──────── PAGE TEXT ────────

Monday, April 16, 2012

Ephemeral

This weekend, local sailors participated in a race around the Farallones, islands off the coast north of San Francisco. This water is known to be difficult - windy with large swells. On Saturday, one boat did not make it - three people were rescued, one was found dead, and four are missing. The Coast Guard called off their search Sunday night, saying the window of survivability had closed.

One of those missing is my co-worker. He sits in a cube catty-corner from mine. I do not know him well, other than to smile or say hi as we pass, but he is close with others here. His cube remains with his belongings strewn about, just as he left it, although someone has laid flowers at his keyboard. It is hard to comprehend that he will not be returning; that we will not hear his Irish brogue.

I think it is the suddenness that is baffling. I have been lucky enough to not have been touched my too many deaths in my life, particularly unexpected ones. In college, a friend went on a solo-backpacking trip in Zion and was found dead. It was hard to comprehend that I would not see him at the next party or adventure.

These two young men were doing things they loved - enjoying the outdoors. One could say, "Life is short, do what you love," but that context seems perplexing here. Perhaps you would not choose to do what you love if you knew it would be your last time to do anything at all.

Obviously we accept risk in many of our daily activities. I have to constantly remind myself that driving is more dangerous than most things I do. It is probably more dangerous than sailing or backpacking. And still most of us choose to drive on a regular basis, primarily for the convenience. Here, the risk is accepted; why not in the other areas of our lives too? Are the rewards for driving greater than the rewards for things we love?

Perhaps the aphorism that applies more appropriately here is, "Life is short, love hard."


UPDATE: After I wrote this I went back and looked at the news from my college buddy's death and realized that I totally mis-remembered it. What I wrote about is what I imagined had happened when I first heard he had died, but it was not true. The memory is a strange thing.

──────── ENTRIES PROVIDED ────────

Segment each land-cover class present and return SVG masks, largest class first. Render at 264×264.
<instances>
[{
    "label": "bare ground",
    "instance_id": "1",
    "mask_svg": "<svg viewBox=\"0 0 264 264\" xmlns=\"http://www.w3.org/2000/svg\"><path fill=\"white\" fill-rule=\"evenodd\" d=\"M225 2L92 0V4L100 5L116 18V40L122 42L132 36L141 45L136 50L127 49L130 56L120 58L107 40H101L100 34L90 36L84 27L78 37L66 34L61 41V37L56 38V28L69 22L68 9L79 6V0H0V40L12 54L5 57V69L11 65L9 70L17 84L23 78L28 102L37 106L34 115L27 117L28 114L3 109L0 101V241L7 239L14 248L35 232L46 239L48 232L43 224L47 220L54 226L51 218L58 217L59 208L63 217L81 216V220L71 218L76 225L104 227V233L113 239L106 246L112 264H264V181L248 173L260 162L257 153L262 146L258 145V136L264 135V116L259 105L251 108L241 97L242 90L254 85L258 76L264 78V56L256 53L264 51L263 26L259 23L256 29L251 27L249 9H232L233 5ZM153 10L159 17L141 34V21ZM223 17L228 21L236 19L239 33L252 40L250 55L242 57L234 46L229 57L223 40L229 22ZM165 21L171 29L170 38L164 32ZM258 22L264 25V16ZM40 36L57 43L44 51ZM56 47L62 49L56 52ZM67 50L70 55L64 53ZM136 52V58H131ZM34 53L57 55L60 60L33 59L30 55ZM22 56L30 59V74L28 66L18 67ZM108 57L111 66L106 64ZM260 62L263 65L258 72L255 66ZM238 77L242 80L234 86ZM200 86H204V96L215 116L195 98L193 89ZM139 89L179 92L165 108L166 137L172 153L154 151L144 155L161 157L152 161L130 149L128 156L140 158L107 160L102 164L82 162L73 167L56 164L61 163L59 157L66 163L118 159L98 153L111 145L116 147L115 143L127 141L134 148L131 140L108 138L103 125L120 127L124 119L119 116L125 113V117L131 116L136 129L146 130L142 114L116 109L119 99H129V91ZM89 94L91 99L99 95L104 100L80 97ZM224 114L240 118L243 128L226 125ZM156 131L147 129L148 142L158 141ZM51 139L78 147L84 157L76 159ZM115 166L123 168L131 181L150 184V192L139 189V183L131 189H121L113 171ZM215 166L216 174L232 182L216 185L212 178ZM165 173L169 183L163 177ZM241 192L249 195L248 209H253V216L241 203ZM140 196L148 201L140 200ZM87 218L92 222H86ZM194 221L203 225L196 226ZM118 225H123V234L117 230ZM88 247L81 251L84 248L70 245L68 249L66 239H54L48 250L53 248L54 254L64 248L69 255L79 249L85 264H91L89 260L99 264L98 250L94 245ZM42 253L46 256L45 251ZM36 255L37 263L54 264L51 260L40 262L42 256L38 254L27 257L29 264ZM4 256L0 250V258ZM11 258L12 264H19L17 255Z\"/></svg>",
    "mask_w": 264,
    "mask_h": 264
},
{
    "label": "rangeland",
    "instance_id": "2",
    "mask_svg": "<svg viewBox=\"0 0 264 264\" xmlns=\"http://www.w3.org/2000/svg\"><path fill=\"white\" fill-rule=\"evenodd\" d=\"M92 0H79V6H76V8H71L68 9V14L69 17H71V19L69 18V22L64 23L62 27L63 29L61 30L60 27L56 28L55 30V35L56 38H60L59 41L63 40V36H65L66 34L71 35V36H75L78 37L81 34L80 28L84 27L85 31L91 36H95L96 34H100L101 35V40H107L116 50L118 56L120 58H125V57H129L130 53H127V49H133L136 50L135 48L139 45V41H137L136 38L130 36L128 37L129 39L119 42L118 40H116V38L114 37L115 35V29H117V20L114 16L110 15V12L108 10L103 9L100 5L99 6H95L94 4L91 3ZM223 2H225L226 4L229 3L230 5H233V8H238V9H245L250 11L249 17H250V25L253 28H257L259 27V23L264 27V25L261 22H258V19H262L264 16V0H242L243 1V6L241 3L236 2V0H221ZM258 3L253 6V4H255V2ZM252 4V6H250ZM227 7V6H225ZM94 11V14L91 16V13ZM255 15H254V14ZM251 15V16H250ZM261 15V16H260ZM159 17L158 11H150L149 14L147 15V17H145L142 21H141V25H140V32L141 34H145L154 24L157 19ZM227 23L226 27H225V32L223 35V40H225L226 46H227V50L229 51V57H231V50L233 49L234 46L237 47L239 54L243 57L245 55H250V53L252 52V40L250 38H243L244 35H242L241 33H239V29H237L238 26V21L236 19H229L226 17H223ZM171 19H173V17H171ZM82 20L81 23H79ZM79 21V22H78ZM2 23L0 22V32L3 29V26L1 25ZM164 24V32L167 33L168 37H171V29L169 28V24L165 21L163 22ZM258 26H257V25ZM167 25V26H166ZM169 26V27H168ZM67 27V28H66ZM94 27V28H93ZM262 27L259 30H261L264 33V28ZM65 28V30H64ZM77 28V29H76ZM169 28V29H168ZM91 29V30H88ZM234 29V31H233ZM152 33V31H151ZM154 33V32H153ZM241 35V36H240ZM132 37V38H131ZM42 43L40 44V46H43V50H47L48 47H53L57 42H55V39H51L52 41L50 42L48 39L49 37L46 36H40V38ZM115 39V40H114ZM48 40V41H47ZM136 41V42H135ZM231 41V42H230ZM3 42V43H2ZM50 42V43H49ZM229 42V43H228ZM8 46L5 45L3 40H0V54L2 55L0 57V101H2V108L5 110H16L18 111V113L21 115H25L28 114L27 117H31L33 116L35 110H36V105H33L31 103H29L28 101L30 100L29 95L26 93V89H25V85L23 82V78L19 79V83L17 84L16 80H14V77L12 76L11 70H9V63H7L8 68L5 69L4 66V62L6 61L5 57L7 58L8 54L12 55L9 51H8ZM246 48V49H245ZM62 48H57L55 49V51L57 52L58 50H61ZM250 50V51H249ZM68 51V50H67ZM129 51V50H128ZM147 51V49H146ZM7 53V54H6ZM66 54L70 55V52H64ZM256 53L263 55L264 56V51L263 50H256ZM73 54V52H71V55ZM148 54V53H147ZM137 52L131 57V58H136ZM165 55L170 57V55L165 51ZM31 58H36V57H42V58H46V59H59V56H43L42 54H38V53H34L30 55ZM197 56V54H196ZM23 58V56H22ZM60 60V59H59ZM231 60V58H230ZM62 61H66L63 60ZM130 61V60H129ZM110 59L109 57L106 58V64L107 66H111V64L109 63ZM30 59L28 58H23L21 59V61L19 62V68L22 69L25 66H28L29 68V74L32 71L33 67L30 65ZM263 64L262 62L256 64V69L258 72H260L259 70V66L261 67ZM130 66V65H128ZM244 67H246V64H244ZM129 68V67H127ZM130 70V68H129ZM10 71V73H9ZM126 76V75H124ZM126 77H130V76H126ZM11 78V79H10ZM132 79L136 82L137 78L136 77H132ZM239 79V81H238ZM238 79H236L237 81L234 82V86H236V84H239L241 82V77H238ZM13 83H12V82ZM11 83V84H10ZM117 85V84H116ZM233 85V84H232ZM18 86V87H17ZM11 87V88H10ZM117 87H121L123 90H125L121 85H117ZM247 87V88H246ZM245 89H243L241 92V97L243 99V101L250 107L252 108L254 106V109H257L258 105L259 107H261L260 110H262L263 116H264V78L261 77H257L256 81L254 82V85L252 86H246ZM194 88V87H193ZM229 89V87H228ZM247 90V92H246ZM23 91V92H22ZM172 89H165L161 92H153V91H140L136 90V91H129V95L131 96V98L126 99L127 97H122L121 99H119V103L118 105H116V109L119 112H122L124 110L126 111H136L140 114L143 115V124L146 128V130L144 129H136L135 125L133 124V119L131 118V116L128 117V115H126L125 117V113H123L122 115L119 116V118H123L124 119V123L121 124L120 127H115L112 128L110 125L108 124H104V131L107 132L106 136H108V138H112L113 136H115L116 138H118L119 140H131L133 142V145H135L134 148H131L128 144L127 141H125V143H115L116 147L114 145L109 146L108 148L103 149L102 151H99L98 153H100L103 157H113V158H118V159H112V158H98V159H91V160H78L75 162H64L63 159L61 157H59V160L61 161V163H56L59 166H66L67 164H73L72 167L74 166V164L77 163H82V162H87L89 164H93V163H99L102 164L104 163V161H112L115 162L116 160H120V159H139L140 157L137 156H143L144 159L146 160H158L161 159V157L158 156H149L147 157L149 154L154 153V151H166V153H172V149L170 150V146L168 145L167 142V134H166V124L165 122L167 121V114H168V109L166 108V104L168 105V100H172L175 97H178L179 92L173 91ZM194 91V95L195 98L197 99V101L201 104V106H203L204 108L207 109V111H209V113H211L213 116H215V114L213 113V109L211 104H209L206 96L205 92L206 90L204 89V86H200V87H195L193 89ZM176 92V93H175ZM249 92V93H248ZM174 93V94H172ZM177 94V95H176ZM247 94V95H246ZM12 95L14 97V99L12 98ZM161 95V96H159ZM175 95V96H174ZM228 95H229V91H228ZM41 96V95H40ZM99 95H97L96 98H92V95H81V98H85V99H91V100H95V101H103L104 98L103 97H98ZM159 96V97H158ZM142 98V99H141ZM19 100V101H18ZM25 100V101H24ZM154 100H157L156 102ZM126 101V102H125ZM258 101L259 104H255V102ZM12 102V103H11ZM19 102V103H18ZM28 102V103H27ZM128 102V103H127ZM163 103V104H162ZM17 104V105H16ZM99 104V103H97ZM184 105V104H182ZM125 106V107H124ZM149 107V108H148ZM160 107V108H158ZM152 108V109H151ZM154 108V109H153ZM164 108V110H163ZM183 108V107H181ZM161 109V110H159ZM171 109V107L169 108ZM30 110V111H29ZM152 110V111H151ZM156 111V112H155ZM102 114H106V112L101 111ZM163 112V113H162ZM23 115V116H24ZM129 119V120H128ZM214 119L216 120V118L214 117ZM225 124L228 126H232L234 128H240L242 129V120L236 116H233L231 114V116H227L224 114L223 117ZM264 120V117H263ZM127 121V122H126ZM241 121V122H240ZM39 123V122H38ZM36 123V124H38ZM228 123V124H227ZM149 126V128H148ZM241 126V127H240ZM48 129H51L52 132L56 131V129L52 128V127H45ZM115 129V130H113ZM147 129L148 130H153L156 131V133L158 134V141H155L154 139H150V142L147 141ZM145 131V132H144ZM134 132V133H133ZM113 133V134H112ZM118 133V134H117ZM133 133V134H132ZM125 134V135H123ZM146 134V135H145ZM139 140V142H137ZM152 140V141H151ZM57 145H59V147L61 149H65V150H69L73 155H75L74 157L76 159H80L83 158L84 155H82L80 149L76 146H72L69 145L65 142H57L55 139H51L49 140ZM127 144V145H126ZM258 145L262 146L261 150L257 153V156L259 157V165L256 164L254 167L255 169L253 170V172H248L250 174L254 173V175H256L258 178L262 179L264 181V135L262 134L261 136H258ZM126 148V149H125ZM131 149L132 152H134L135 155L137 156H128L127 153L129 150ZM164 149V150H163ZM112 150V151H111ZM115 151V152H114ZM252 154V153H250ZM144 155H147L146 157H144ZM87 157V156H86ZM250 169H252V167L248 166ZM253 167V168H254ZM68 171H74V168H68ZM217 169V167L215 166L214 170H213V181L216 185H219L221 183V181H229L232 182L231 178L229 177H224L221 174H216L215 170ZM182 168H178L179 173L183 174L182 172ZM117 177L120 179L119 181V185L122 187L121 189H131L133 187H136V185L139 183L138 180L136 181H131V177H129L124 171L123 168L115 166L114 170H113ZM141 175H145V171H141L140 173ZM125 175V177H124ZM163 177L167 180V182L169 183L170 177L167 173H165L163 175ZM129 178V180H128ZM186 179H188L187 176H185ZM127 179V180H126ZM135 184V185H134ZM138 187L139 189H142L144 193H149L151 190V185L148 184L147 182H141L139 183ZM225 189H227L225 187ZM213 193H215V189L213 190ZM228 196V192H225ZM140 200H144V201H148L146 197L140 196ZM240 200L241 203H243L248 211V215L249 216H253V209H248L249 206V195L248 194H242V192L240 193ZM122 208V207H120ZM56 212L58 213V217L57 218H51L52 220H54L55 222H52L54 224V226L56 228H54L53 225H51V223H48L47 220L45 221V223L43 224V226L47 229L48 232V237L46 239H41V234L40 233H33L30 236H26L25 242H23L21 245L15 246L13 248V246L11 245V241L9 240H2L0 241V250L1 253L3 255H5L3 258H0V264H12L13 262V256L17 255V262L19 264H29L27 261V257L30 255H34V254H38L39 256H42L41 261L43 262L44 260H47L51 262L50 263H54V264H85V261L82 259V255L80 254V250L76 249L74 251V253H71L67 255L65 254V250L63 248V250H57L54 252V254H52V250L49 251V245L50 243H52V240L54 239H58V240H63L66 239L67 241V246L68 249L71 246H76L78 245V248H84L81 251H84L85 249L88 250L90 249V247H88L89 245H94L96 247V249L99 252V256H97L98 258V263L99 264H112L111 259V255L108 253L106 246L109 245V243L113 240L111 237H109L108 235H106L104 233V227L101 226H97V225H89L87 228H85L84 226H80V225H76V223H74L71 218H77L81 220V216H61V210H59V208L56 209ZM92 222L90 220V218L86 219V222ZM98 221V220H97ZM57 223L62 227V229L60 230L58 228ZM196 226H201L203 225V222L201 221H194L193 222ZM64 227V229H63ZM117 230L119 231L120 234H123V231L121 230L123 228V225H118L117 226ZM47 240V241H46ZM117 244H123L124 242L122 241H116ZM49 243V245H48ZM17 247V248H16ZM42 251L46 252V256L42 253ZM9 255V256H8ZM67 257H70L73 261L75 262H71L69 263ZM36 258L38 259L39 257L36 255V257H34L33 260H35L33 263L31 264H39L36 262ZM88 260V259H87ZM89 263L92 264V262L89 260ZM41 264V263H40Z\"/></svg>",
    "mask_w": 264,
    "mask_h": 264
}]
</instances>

────────

WHAT YOU WILL DO:
1. What are all the place names in the Ephemeral post?
2. Can you copy the Ephemeral post word for word from "These two young" to "anything at all."?

SOLVED PROBLEMS:
1. Farallones, San Francisco, Zion

2.
These two young men were doing things they loved - enjoying the outdoors. One could say, "Life is short, do what you love," but that context seems perplexing here. Perhaps you would not choose to do what you love if you knew it would be your last time to do anything at all.